Die umfangreichen Gasvorkommen in den territorialen Gewässern vor Gaza waren 2000 entdeckt worden und zwar von British Gas (BG Group) und deren Partner, der in Griechenland residieren Consolidated Contractors International Company (CCC), die von den beiden libanesischen Sabbagh- und Koury-Familien kontrolliert werden. In einem 1999 unterzeichneten Vertrag übertrug die von der Fatah geführte Palästinabehörde dem Konsortium die Explorationsrechte für Öl und Gas vor der Küste von Gaza auf 25 Jahre. Laut der israelischen Tageszeitung Haaretz vom 21. Oktober 2007 erhält der Investment Fund der Palästinabehörde nur zehn Prozent der Gewinne, der Rest geht zu 60 Prozent an BG und zu 30 Prozent an CCC. Der außergewöhnlich niedrige Gewinnanteil für die palästinensischen Besitzer läßt dabei auf einen weiteren Fall von Korruption der Fatah und der Palästinabehörde schließen.

Nachdem im Jahr 2000 bedeutende Gasvorkommen vor Gaza gefunden wurden, begann Israel mit dem Amtsantritt von Ministerpräsident Ariel Sharon 2001, diese für sich zu beanspruchen. Am Obersten Gerichtshof Israels wurde eine Klage eingereicht, welche die Souveränität der Palästinenser über die Gaza-Offshore-Gasfelder bestritt. 2006 gab es den Wahlsieg der Hamas. Die nachfolgenden vom Westen und Israel gesteuerten Wirren nutzte Israel auch dafür, seine Kontrolle über das Gas vor Gaza zu verstärken.

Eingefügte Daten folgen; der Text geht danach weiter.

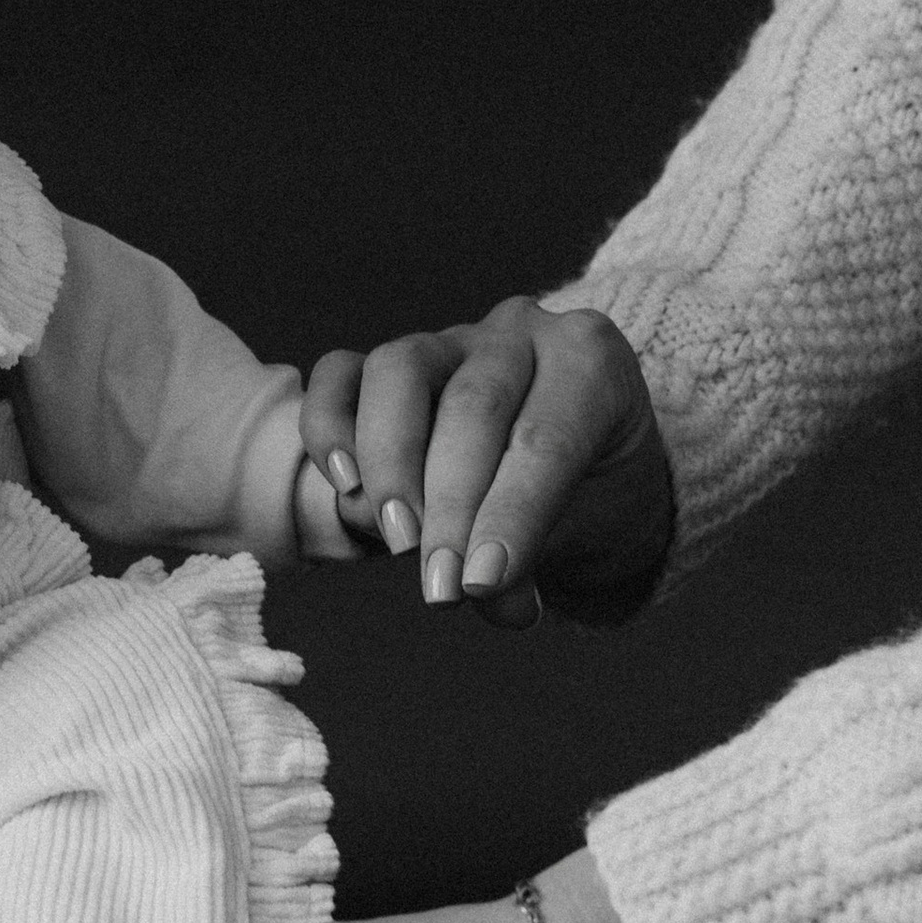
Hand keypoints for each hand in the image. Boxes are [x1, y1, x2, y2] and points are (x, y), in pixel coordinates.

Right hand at [301, 299, 670, 622]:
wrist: (580, 471)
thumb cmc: (591, 498)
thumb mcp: (588, 532)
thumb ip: (533, 556)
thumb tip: (475, 588)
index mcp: (590, 362)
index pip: (545, 438)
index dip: (509, 516)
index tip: (479, 584)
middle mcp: (520, 333)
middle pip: (472, 404)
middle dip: (450, 506)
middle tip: (439, 589)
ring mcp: (449, 338)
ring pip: (399, 370)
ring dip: (391, 463)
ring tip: (399, 541)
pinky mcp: (388, 359)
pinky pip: (341, 373)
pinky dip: (330, 426)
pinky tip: (344, 485)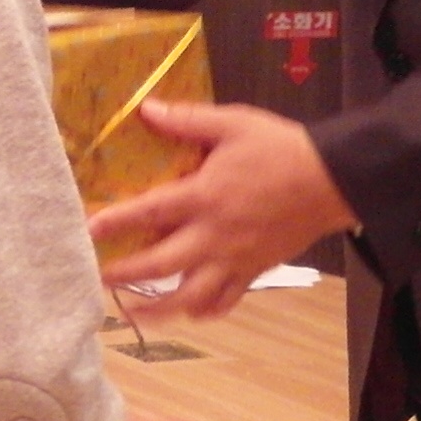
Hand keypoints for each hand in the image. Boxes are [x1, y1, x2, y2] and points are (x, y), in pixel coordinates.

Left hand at [87, 99, 357, 316]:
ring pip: (191, 296)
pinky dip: (206, 311)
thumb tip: (146, 108)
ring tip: (134, 312)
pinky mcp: (254, 270)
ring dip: (159, 308)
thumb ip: (188, 119)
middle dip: (127, 274)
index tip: (88, 229)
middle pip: (161, 264)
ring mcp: (234, 258)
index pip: (150, 212)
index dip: (116, 221)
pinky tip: (190, 312)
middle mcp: (213, 235)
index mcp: (204, 196)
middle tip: (100, 276)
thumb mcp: (233, 123)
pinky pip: (226, 300)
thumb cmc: (280, 149)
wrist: (331, 180)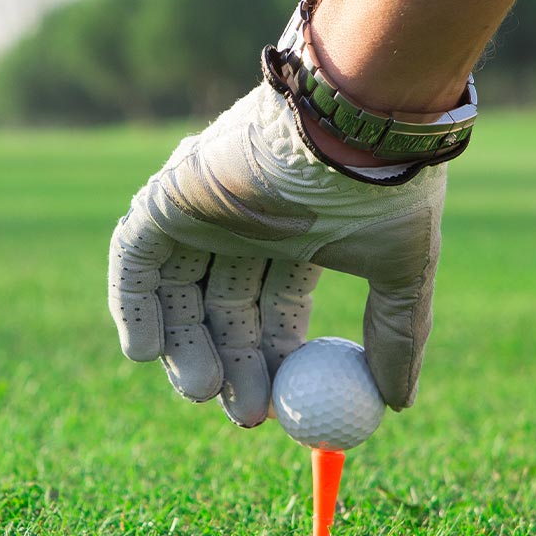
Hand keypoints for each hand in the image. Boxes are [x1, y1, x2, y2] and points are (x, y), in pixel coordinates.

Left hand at [107, 81, 446, 425]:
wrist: (353, 120)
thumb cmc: (382, 188)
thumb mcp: (403, 270)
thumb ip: (398, 335)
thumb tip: (399, 403)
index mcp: (296, 236)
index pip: (271, 312)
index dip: (273, 363)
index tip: (278, 413)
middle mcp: (243, 224)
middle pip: (221, 312)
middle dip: (232, 367)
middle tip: (244, 414)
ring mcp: (202, 210)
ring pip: (177, 295)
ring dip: (184, 350)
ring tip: (205, 392)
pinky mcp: (166, 196)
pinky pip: (132, 260)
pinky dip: (133, 306)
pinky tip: (146, 354)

Als 2006 British Gas »bereit war, einen Vertrag über die Gaslieferungen von Gaza nach Ägypten abzuschließen« (The Times vom 23. Mai 2007) intervenierte der britische Premierminister Anthony Blair bei BG zugunsten Israels, und der Vertrag kam nicht zustande. Dafür schloß im Mai 2007 die israelische Regierung unter Ehud Olmert mit BG einen sittenwidrigen Vorvertrag über die Lieferung von Offshore-Gas aus Gaza im Wert von vier Milliarden Dollar ab, der sowohl Hamas als auch die Palästinabehörde ausschließt. Als Vorwand nutzte Israel, daß »kein Geld an Hamas« fließen dürfe. Die Hamas stellte zu jener Zeit die rechtmäßige Regierung für ganz Palästina. Zugleich sah der israelische Vertragsentwurf mit BP-Group vor, das alles Offshore-Gas von Gaza per Pipeline zum israelischen Hafen von Ashkelon gepumpt würde, wodurch Israel die vollkommene Kontrolle über das palästinensische Gas an sich gerissen hätte. Auf Grund des Widerstands der Hamas, die der BG-Group Konsequenzen in Aussicht stellte, zog sich die britische Gruppe jedoch im Dezember 2007 zurück und schloß im Januar 2008 ihr Büro in Israel.

Im Juni 2008 begann laut Haaretz vom 27. Dezember 2008 das israelische Militär die Invasion von Gaza zur Zerschlagung der Hamas vorzubereiten. Im gleichen Monat haben Vertreter Israels wieder mit British Gas wegen Lieferungen von Gaza-Gas Kontakt aufgenommen (Globes online –Israel’s Business Arena vom 23. Juni 2008). Der bereits erwähnte Matthew Krieger freute sich in der Jerusalem Post vom Sonntag bereits darauf, daß »ein Verzicht der Hamas auf das Geld aus den Gasverkäufen Israel erlauben würde, mit BG weiter zu verhandeln.